La película narra, una vez más, la tormentosa relación entre estos dos personajes atravesados por la pasión y el resentimiento, marcada por las diferencias de clase, el deseo imposible y una herida que se transmite de generación en generación. El relato se mueve entre los páramos, la infancia compartida, la separación y el reencuentro adulto, en un clima opresivo donde el paisaje funciona como espejo de los sentimientos.

En el plano interpretativo, Margot Robbie asume el desafío de Catherine con una composición intensa, magnética, oscilando entre la fragilidad y la crueldad emocional.
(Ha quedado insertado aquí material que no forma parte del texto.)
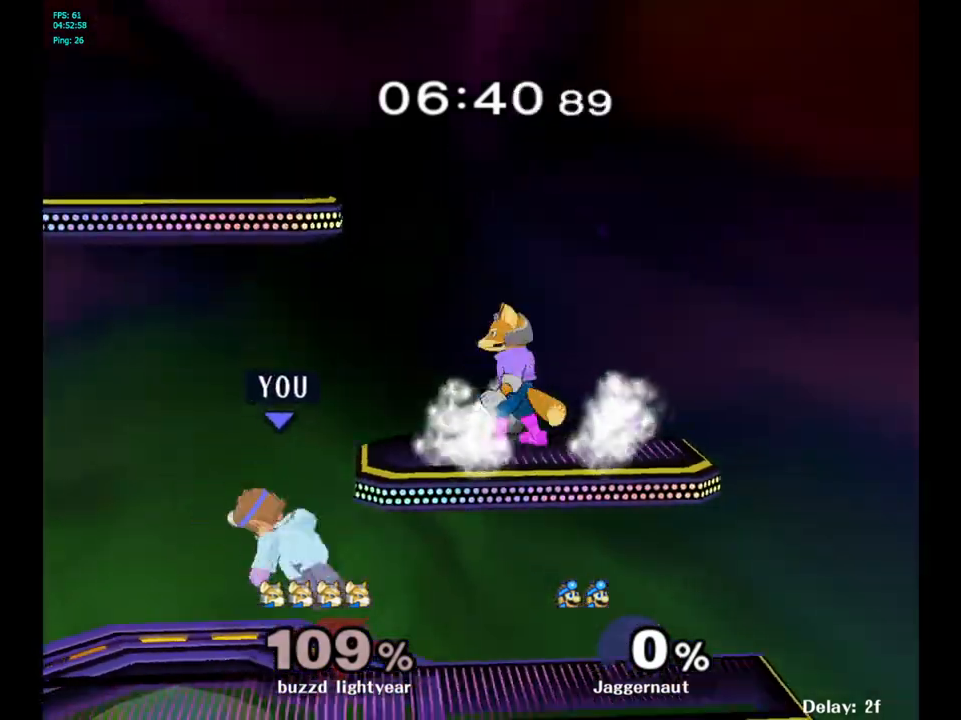
{"buttons": ["A"], "left_stick": "up-left", "right_stick": "center", "events": [[83, "left_stick", "down"], [100, "R1", "down"], [217, "R1", "up"], [217, "left_stick", "center"], [350, "left_stick", "up-left"], [433, "A", "down"]]}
Su presencia domina la pantalla y le aporta una modernidad que divide opiniones(lo dejo a vuestro criterio, si les gusta o no ).
Por su parte, Jacob Elordi construye un Heathcliff hosco, contenido y profundamente herido, apoyado más en la fisicalidad y la mirada que en la palabra. La química entre ambos es uno de los motores del film, la quimica es instantanea y los encuentros son puro fuego,tal vez, un poco incomodo para algunos…

La dirección opta por decisiones estéticas arriesgadas: climas densos, fotografía sombría y un tono que enfatiza lo salvaje por sobre lo romántico. Esta elección generó debate entre la crítica y el público, especialmente entre los lectores más fieles de la novela, al sentirse ante una adaptación que no busca complacer sino reinterpretar.

En su recorrido por la temporada de premios, la película logró instalarse en la conversación internacional con nominaciones técnicas en los Oscar, particularmente en rubros como Fotografía, Diseño de Producción y Vestuario, donde su impronta visual fue ampliamente reconocida.

Esta «Cumbres Borrascosas» no pretende ser la versión definitiva ni la más clásica: es una relectura intensa, estética y emocionalmente áspera. Puede incomodar a los puristas, pero justamente en esa incomodidad encuentra su identidad. Una adaptación que reabre el debate sobre cómo traducir los grandes clásicos al lenguaje del cine actual, entre la fidelidad literaria y la libertad autoral.